The records should be copied out again with no alteration.

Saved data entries
☆ ☆ ☆
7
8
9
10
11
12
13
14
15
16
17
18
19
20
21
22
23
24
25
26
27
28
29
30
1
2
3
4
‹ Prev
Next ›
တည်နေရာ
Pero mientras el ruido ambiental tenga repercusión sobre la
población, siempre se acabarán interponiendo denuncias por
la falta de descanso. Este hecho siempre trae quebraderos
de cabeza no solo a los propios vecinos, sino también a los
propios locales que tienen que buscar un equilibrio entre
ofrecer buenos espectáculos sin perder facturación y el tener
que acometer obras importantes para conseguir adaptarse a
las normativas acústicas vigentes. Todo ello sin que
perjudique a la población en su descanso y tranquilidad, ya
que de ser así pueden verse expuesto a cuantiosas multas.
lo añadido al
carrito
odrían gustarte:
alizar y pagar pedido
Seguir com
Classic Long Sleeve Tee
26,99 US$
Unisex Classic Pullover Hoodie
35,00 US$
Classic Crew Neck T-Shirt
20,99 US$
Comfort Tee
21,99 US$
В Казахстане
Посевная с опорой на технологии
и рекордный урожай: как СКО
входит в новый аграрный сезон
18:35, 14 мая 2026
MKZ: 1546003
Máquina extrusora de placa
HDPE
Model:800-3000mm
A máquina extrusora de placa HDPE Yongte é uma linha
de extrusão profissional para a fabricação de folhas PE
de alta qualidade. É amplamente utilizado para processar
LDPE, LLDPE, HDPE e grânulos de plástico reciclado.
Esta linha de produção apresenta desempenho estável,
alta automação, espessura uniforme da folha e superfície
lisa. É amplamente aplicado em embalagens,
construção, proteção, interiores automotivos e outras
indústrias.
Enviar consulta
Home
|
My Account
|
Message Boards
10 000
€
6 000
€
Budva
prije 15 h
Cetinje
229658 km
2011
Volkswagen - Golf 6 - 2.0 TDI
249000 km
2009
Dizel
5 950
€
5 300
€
☆ ☆ ☆
Solution to the exercise:
7
8
9
10
11
12
13
14
15
16
17
18
19
20
21
22
23
24
25
26
27
28
29
30
1
2
3
4
‹ Prev
Next ›
တည်နေရာ
Pero mientras el ruido ambiental tenga repercusión sobre la
población, siempre se acabarán interponiendo denuncias por
la falta de descanso. Este hecho siempre trae quebraderos
de cabeza no solo a los propios vecinos, sino también a los
propios locales que tienen que buscar un equilibrio entre
ofrecer buenos espectáculos sin perder facturación y el tener
que acometer obras importantes para conseguir adaptarse a
las normativas acústicas vigentes. Todo ello sin que
perjudique a la población en su descanso y tranquilidad, ya
que de ser así pueden verse expuesto a cuantiosas multas.
lo añadido al
carrito
odrían gustarte:
alizar y pagar pedido
Seguir com
Classic Long Sleeve Tee
26,99 US$
Unisex Classic Pullover Hoodie
35,00 US$
Classic Crew Neck T-Shirt
20,99 US$
Comfort Tee
21,99 US$
В Казахстане
Посевная с опорой на технологии
и рекордный урожай: как СКО
входит в новый аграрный сезон
18:35, 14 мая 2026
MKZ: 1546003
Máquina extrusora de placa
HDPE
Model:800-3000mm
A máquina extrusora de placa HDPE Yongte é uma linha
de extrusão profissional para a fabricação de folhas PE
de alta qualidade. É amplamente utilizado para processar
LDPE, LLDPE, HDPE e grânulos de plástico reciclado.
Esta linha de produção apresenta desempenho estável,
alta automação, espessura uniforme da folha e superfície
lisa. É amplamente aplicado em embalagens,
construção, proteção, interiores automotivos e outras
indústrias.
Enviar consulta
Home
|
My Account
|
Message Boards
10 000
€
6 000
€
Budva
prije 15 h
Cetinje
229658 km
2011
Volkswagen - Golf 6 - 2.0 TDI
249000 km
2009
Dizel
5 950
€
5 300
€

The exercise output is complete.